In a recent post I shared some of the recent statistics reported by the New York Times regarding the change in the Catholic population around the world. Through the friendly comments I received from Dr. Conrad Hackett of the Pew Research Center and a couple other sociologists, I learned that Pew has their own statistics on the global Catholic population. This got to me as I discovered that the numbers I used to create my graphs were largely taken from the New York Times article, which I learned do not rely on the Pew numbers. So how different are they and what does that tell us?
By sheer population size Filipinos dominate, and the NYT and Pew numbers confirm this even though they vary by up to 4 million. The rates for Japanese and Vietnamese Catholics is also fairly similar. The big differences where the NYT shows the higher estimate are China (15 million vs. 9 million from the Pew data), and India (19 million vs. 10.6 million). Pew estimates a higher percentage of Korean Catholics (5 million vs. 1.4 million from the NYT data). What this suggests then is that using the Pew data, Korean and Vietnamese Catholic populations are essentially equal in size whereas the NYT data suggests that Korean Catholics are the smaller sibling to their Vietnamese brethren. And if the nationality of an Asian Pope were chosen based on population, the Pew data suggests that (besides the Philippines of course) it would be a toss-up between China and India, followed by a toss-up between Korea and Vietnam. Based on the NYT data, the Asian Pope would likely originate from the Philippines, followed by India, then China, Vietnam, Korea and Japan.
While knowing the raw estimates is interesting, the reference point for those estimates illuminates different impressions. What do we learn when we take the estimates of the Catholic population in each nation relative to that nation’s overall population. In other words, how Catholic are some of these countries in Asian? As a percentage of Catholics per nation, clearly Filipinos dominate as usual, no surprises there. The big difference is between Vietnam and South Korea: based on the NYT data, Vietnam has the higher percentage of its population Catholic at 6%. This is slightly lower than the Pew estimate.

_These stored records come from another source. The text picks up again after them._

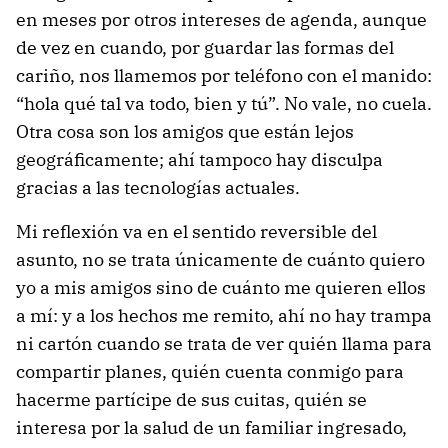
en meses por otros intereses de agenda, aunque
de vez en cuando, por guardar las formas del
cariño, nos llamemos por teléfono con el manido:
“hola qué tal va todo, bien y tú”. No vale, no cuela.
Otra cosa son los amigos que están lejos
geográficamente; ahí tampoco hay disculpa
gracias a las tecnologías actuales.
Mi reflexión va en el sentido reversible del
asunto, no se trata únicamente de cuánto quiero
yo a mis amigos sino de cuánto me quieren ellos
a mí: y a los hechos me remito, ahí no hay trampa
ni cartón cuando se trata de ver quién llama para
compartir planes, quién cuenta conmigo para
hacerme partícipe de sus cuitas, quién se
interesa por la salud de un familiar ingresado,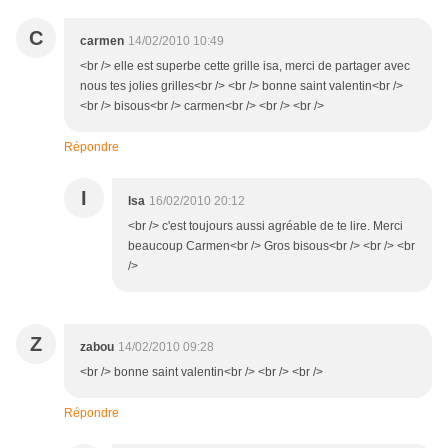
C
carmen
14/02/2010 10:49
<br /> elle est superbe cette grille isa, merci de partager avec
nous tes jolies grilles<br /> <br /> bonne saint valentin<br />
<br /> bisous<br /> carmen<br /> <br /> <br />
Répondre
I
Isa
16/02/2010 20:12
<br /> c'est toujours aussi agréable de te lire. Merci
beaucoup Carmen<br /> Gros bisous<br /> <br /> <br
/>
Z
zabou
14/02/2010 09:28
<br /> bonne saint valentin<br /> <br /> <br />
Répondre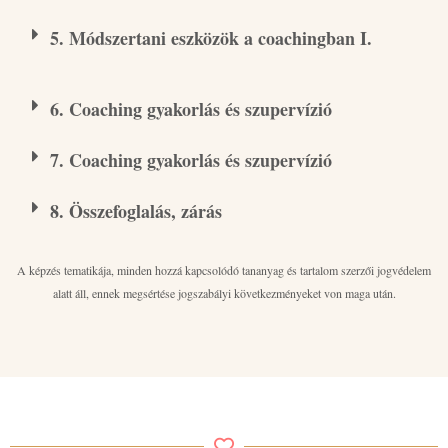
5. Módszertani eszközök a coachingban I.
6. Coaching gyakorlás és szupervízió
7. Coaching gyakorlás és szupervízió
8. Összefoglalás, zárás
A képzés tematikája, minden hozzá kapcsolódó tananyag és tartalom szerzői jogvédelem
alatt áll, ennek megsértése jogszabályi következményeket von maga után.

But Pew’s figure for Korean Catholics is way higher than the NYT figures (11% vs. 3% of the population) and thus takes the (distant) second place position. To learn more about the proportion of Catholics in different Asian countries, go to this link to a cool interactive map of Christianity in Asia.

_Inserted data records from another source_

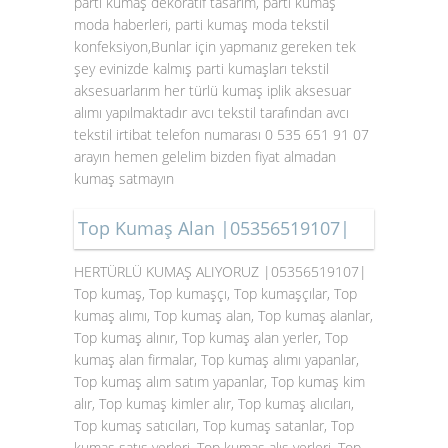
parti kumaş dekoratif tasarım, parti kumaş
moda haberleri, parti kumaş moda tekstil
konfeksiyon,Bunlar için yapmanız gereken tek
şey evinizde kalmış parti kumaşları tekstil
aksesuarlarım her türlü kumaş iplik aksesuar
alımı yapılmaktadır avcı tekstil tarafından avcı
tekstil irtibat telefon numarası 0 535 651 91 07
arayın hemen gelelim bizden fiyat almadan
kumaş satmayın
Top Kumaş Alan |05356519107|
HERTÜRLÜ KUMAŞ ALIYORUZ |05356519107|
Top kumaş, Top kumaşçı, Top kumaşçılar, Top
kumaş alımı, Top kumaş alan, Top kumaş alanlar,
Top kumaş alınır, Top kumaş alan yerler, Top
kumaş alan firmalar, Top kumaş alımı yapanlar,
Top kumaş alım satım yapanlar, Top kumaş kim
alır, Top kumaş kimler alır, Top kumaş alıcıları,
Top kumaş satıcıları, Top kumaş satanlar, Top
kumaş satış yerleri, Top kumaş alış yerleri, Top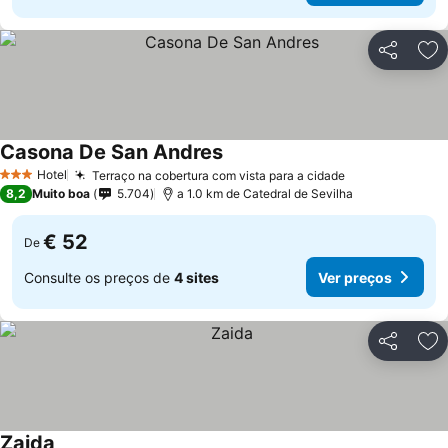
Partilhar
Ad
Casona De San Andres
Ver preços
Hotel
Terraço na cobertura com vista para a cidade
Ver preços
3 Estrelas
8,2
Muito boa
5.704
a 1.0 km de Catedral de Sevilha
€ 52
De
Consulte os preços de
4 sites
Ver preços
Partilhar
Ad
Zaida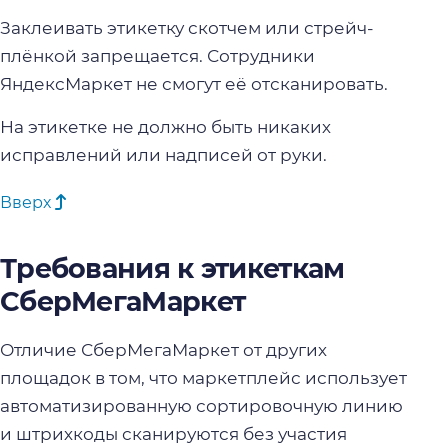
Заклеивать этикетку скотчем или стрейч-
плёнкой запрещается. Сотрудники
ЯндексМаркет не смогут её отсканировать.
На этикетке не должно быть никаких
исправлений или надписей от руки.
Вверх
Требования к этикеткам
СберМегаМаркет
Отличие СберМегаМаркет от других
площадок в том, что маркетплейс использует
автоматизированную сортировочную линию
и штрихкоды сканируются без участия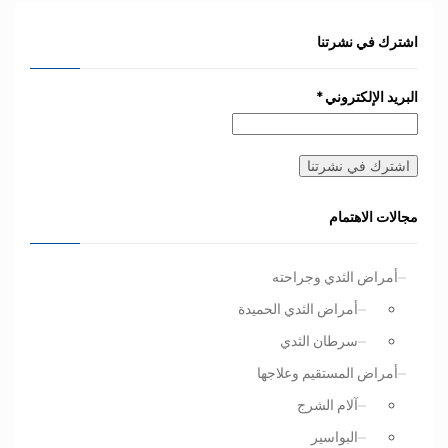
اشترك في نشرتنا
البريد الإلكتروني
*
مجالات الاهتمام
أمراض الثدي وجراحته
أمراض الثدي الحميدة
سرطان الثدي
أمراض المستقيم وعلاجها
آلام الشرج
البواسير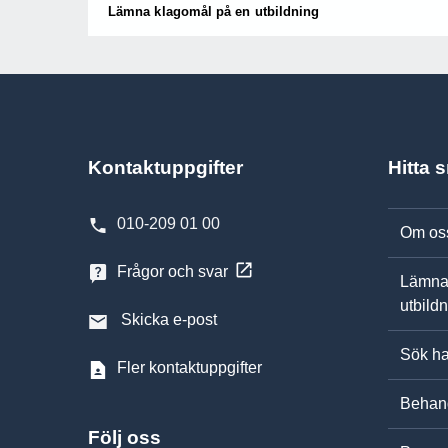
Lämna klagomål på en utbildning
Kontaktuppgifter
Hitta 
010-209 01 00
Om os
Frågor och svar
Lämna
utbild
Skicka e-post
Sök ha
Fler kontaktuppgifter
Behand
Följ oss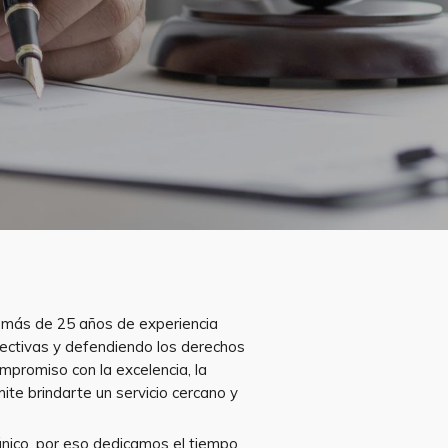
más de 25 años de experiencia
fectivas y defendiendo los derechos
mpromiso con la excelencia, la
mite brindarte un servicio cercano y
ico, por eso dedicamos el tiempo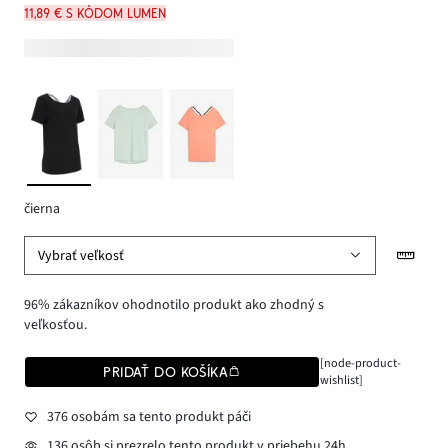
11,89 € s kódom LUMEN
čierna
Vybrať veľkosť
96% zákazníkov ohodnotilo produkt ako zhodný s
veľkosťou.
[node-product-
PRIDAŤ DO KOŠÍKA
wishlist]
376 osobám sa tento produkt páči
136 osôb si prezrelo tento produkt v priebehu 24h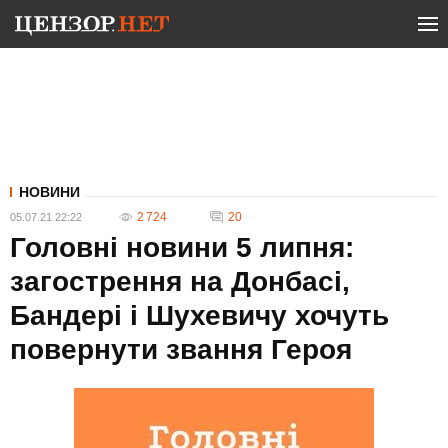
НОВИНИ
2 724
20
05.07.21 22:22
Головні новини 5 липня:
загострення на Донбасі,
Бандері і Шухевичу хочуть
повернути звання Героя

Finally, rather than calculating the percentage of Catholics in a nation, the raw estimate of the population of Catholics can be used to compare it with all Catholics in the Asia Pacific region. I illustrated this using the NYT data in the previous post, and I now show it side-by-side with the Pew version. I thought this was interesting to observe because the number of Catholics per nation tells us different things based on our reference point. The 76 million Filipino Catholics (according to the Pew data) make up 81% of all Filipinos, but only 58% of all Asian Catholics. It’s still clearly the lion’s share and it’s particularly notable given that when we’re talking about all Catholics in Asia, we’re including millions of believers from China and India. Despite being a much less populous nation than these two giants, Filipino Catholics are still the majority. The Filipino percentage of Asian Catholics is a bit smaller using the NYT data, at 53%. The rank ordering is pretty much the same for China, India, and Japan’s Catholics (second, third and sixth place respectively). The difference between the two figures shows up most for the Korean and Vietnamese Catholics. Pew again suggests that the share of all Asian Catholics that are from these two countries is about the same (4% for Korea and 4.3% for Vietnam), while the NYT data places Vietnamese Catholics as clearly a larger presence among Asian Catholics (6% vs. 3% for Korean Catholics).
While the big picture hasn’t changed, new sources of data allow us to get a fuller picture of the growing presence of Catholicism in Asia. The quality difference in that data might shift the picture to some degree, but given the fairly close approximations on most of the figures from the NYT and Pew, these appear to be relatively reliable. The consistency of Pew’s track record in getting the best data (oftentimes collecting it themselves which is no small feat) has me leaning more in favor of their sources rather than the NYT. Other observations welcome!